How to add a custom type to dill's pickleable types

1.9k views Asked by At

I'm trying to serialize some code I did not write and cannot modify that needs to be pickled/dilled. The script contains a mongodb collection object---it isn't actually used later, but dilling it is throwing an error. When I try dilling it, I receive the error:

Collection object is not callable.  If you meant to call __getnewargs__ method on a 'Database' object it is failing because no such method exists.

I see code here that is enumerating the accepted types: https://github.com/uqfoundation/dill/blob/master/dill/_objects.py (lines 132-190) and my suspicion is this is where I might change something to allow a new type.

However, it's not clear to me what the intended interface is for adding a custom type. (Or maybe for pickling everything except that, is that possible or easier?)

1

There are 1 answers

5
matsjoyce On BEST ANSWER

No, the dill._objects module is just a list of types dill can and cannot pickle.

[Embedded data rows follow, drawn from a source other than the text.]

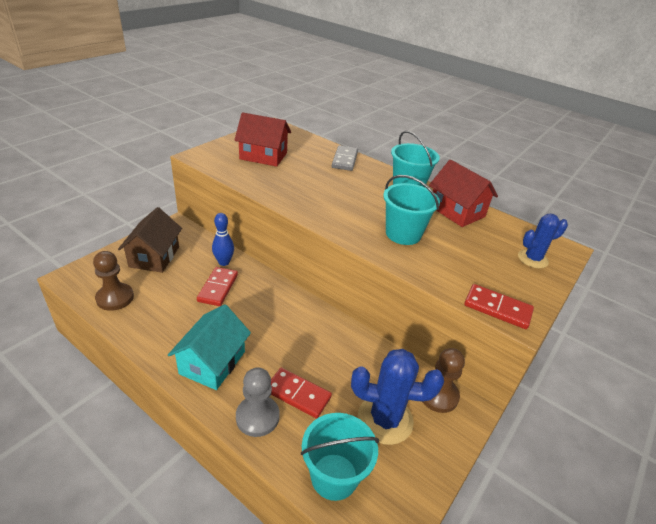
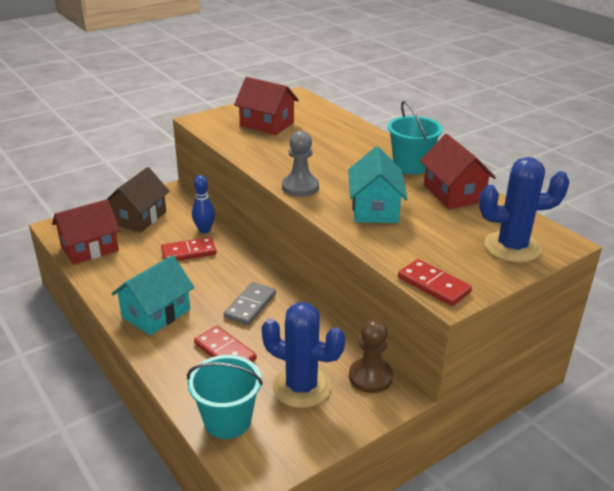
camera: 20 degrees right, 5 degrees down
brown pawn [93,251,134,311] -> red house [52,199,120,265]
red domino [197,267,238,306] -> red domino turned 45 degrees clockwise [161,237,217,261]
grey pawn [236,368,280,437] -> grey pawn moved to [282,131,319,197]
grey domino [332,145,358,171] -> grey domino moved to [224,282,276,325]
turquoise bucket [383,175,440,245] -> turquoise house [348,147,408,223]
blue cactus [518,214,568,268] -> blue cactus [479,157,570,263], size x1.62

Adding to that will just make dill think it can do more, while remaining the same functionally.

If you want to add a pickler, use dill.register (usally as a decorator). It takes a function which does the breaking down. E.g. given an unpicklable class:

class A:
    def __init__(self, a):
        self.a = a
    def __reduce__(self):
        raise GoAwayError()

Trying to pickle an instance of A will give you:

Traceback (most recent call last):
  File "d.py", line 9, in <module>
    dill.dumps(A(1))
  File "/home/matthew/GitHub/dill/dill/dill.py", line 192, in dumps
    dump(obj, file, protocol, byref, fmode)#, strictio)
  File "/home/matthew/GitHub/dill/dill/dill.py", line 182, in dump
    pik.dump(obj)
  File "/usr/lib/python3.4/pickle.py", line 410, in dump
    self.save(obj)
  File "/usr/lib/python3.4/pickle.py", line 497, in save
    rv = reduce(self.proto)
  File "d.py", line 7, in __reduce__
    raise GoAwayError()
NameError: name 'GoAwayError' is not defined

You can define a pickler like:

def recreate_A(a):
    return A(a)

@dill.register(A)
def save_A(pickler, obj):
    pickler.save_reduce(recreate_A, (obj.a,), obj=obj)

recreate_A is the function used for reconstruction, and (obj.a,) is a tuple of args which will be passed to your reconstructer function when loading.

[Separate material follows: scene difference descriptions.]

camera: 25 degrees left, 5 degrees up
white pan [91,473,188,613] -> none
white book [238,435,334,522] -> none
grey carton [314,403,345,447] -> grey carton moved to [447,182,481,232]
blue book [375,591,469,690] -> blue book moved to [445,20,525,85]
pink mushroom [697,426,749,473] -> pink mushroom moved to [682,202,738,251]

This is probably the most flexible way of doing it, as you can use any function for recreate_A, including A.__init__ if you need to, but as you are trying to pickle a more complex type, you may need to do pre/post-processing. The functionality for skipping objects is still in the works, so you'll have to wait if you want to do it that way. If you want to achieve the same effect, you could just define recreate_A to return None, and take no args.